TEXTO FORNECIDO
<<<<

Silêncio do mundo a ataques de Trump ao Brasil reforça perigo de região como 'quintal dos EUA', diz pesquisador

Analista Christopher Sabatini acredita que crise entre Brasil e EUA tem potencial para se agravar ainda mais

Daniel Gallas - Da BBC News Brasil em Londres

Foto-BBC


Um dos aspectos mais chocante da crise entre Estados Unidos e Brasil, desencadeada por Donald Trump com aumento de tarifas e sanções ao Supremo Tribunal Federal, foi o silêncio da comunidade internacional.

A avaliação é de Christopher Sabatini, pesquisador sênior do Programa América Latina, EUA e Américas da Chatham House, um dos principais think tank britânicos, com sede em Londres.

Não houve nenhuma manifestação de países da União Europeia ou de instituições multilaterais como as Nações Unidas e a Organização dos Estados Americanos (OEA) enquanto Trump usava ferramentas econômicas para realizar ataques à soberania e às instituições brasileiras.

"A gravidade do que está acontecendo não é apenas sem precedentes, mas muito séria", disse Sabatini à BBC News Brasil.

"E, no entanto, a maioria dos líderes internacionais da Europa e de outros lugares segue em grande parte em silêncio diante do que é uma intervenção ou violação política flagrante, não apenas da soberania nacional, mas da integridade democrática das instituições."

Esse silêncio internacional reforça, na avaliação do analista, uma noção antiga de que os EUA conseguem bloquear a interferência do Hemisfério Ocidental na América do Sul e no Brasil, mantendo sua hegemonia — o que ficou conhecido nos séculos passados como Doutrina Monroe.

"Isso reforça aquele tema muito perigoso de que a América Latina é o quintal dos EUA. E isso é lamentável, porque isso é algo que exige uma reação internacional mais ampla", diz Sabatini.

>>>>

TAREFAS
• A. De acordo com o texto, que cargo Christopher Sabatini ocupa na Chatham House?
• B. Por favor, altere o trecho do texto que vai de "Daniel Gallas - Da" a "às instituições brasileiras.", substituindo "comunidade internacional" por "opinião pública mundial".
Os registros provêm de uma fonte distinta da do texto.

REGISTROS FORNECIDOS
<<<<

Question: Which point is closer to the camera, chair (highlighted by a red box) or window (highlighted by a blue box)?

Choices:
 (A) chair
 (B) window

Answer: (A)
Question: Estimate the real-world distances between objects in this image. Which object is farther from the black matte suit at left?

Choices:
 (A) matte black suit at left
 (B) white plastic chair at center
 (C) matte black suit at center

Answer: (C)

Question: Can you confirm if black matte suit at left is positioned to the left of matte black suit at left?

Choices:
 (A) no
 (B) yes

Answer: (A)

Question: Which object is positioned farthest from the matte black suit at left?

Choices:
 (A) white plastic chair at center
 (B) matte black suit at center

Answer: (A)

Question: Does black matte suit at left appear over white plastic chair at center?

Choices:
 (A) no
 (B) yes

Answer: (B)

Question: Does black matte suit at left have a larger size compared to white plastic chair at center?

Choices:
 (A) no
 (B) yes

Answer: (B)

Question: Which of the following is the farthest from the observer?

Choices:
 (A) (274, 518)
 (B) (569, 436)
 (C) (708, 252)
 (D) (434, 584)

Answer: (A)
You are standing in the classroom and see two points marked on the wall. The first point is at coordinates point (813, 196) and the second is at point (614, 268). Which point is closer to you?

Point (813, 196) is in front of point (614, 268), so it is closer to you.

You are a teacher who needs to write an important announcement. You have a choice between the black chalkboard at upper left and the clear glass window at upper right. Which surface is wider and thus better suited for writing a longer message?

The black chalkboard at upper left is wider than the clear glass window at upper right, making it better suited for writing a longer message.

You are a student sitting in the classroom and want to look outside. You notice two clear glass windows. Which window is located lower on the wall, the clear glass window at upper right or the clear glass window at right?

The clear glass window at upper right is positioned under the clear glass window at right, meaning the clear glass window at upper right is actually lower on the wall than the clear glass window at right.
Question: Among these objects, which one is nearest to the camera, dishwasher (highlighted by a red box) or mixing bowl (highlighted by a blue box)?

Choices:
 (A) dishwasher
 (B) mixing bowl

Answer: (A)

>>>>

RESPOSTAS POR TAREFA
• A. Ele é pesquisador sênior do Programa América Latina, EUA e Américas.

• B.
Daniel Gallas - Da BBC News Brasil em Londres

Foto-BBC


Um dos aspectos mais chocante da crise entre Estados Unidos e Brasil, desencadeada por Donald Trump com aumento de tarifas e sanções ao Supremo Tribunal Federal, foi o silêncio da opinião pública mundial.

A avaliação é de Christopher Sabatini, pesquisador sênior do Programa América Latina, EUA e Américas da Chatham House, um dos principais think tank britânicos, com sede em Londres.

Não houve nenhuma manifestação de países da União Europeia ou de instituições multilaterais como as Nações Unidas e a Organização dos Estados Americanos (OEA) enquanto Trump usava ferramentas econômicas para realizar ataques à soberania e às instituições brasileiras.